Presents data on the resources and services of state, county, municipal, and federal forensic crime laboratories operating in the United States during 2014 and compares findings with census data from previous years.
Presents data on the resources and services of state, county, municipal, and federal forensic crime laboratories operating in the United States during 2014 and compares findings with census data from previous years. This report describes crime lab functions, budgets, personnel, outsourcing, and workload, including the number and types of forensic services received, completed, and backlogged. Findings are based on data from BJS's 2014 Census of Publicly Funded Forensic Crime Laboratories.

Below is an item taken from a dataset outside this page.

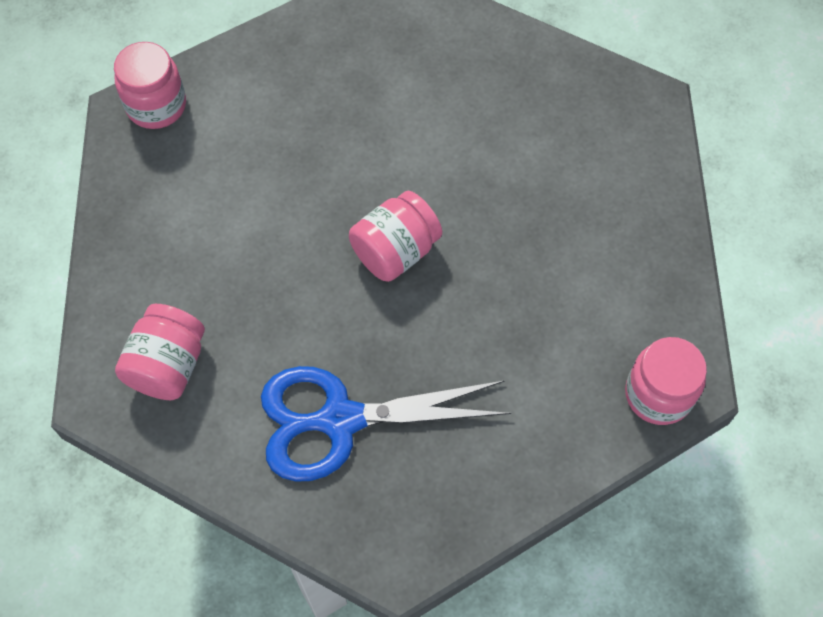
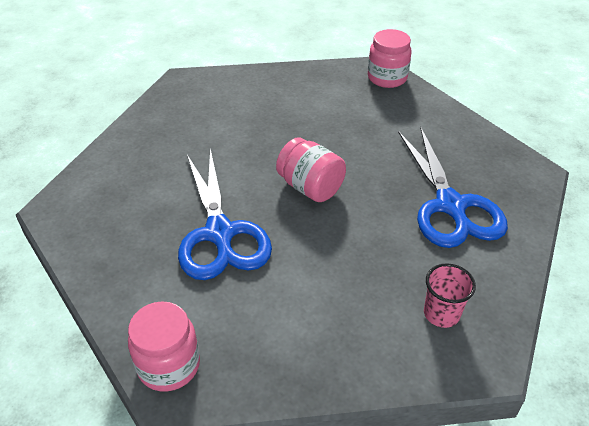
camera: 95 degrees left, 20 degrees down
pink jar [115,304,205,400] -> pink cup [424,263,476,328]
none -> blue scissors [178,149,272,280]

See also Publicly Funded Forensic Crime Laboratories: Quality Assurance Practices, 2014.
- The nation's 409 publicly funded crime labs received an estimated 3.8 million forensic requests in 2014 and completed 3.6 million requests that year (which included requests received prior to 2014).
- At the end of 2014, U.S. crime labs had an estimated backlog of 570,100 requests for forensic services—a decline from 895,500 backlogged requests at yearend 2009.
- DNA database samples from convicted offenders and arrestees made up 39% of requests to federal labs, 36% of state labs, and less than 5% of requests to county and municipal labs.
- Thirty-eight percent of publicly funded crime labs outsourced one or more types of forensic services during 2014.
- Publicly funded crime labs employed 14,300 full-time personnel in 2014.
- The combined operating budgets for publicly funded crime labs in 2014 was $1.7 billion.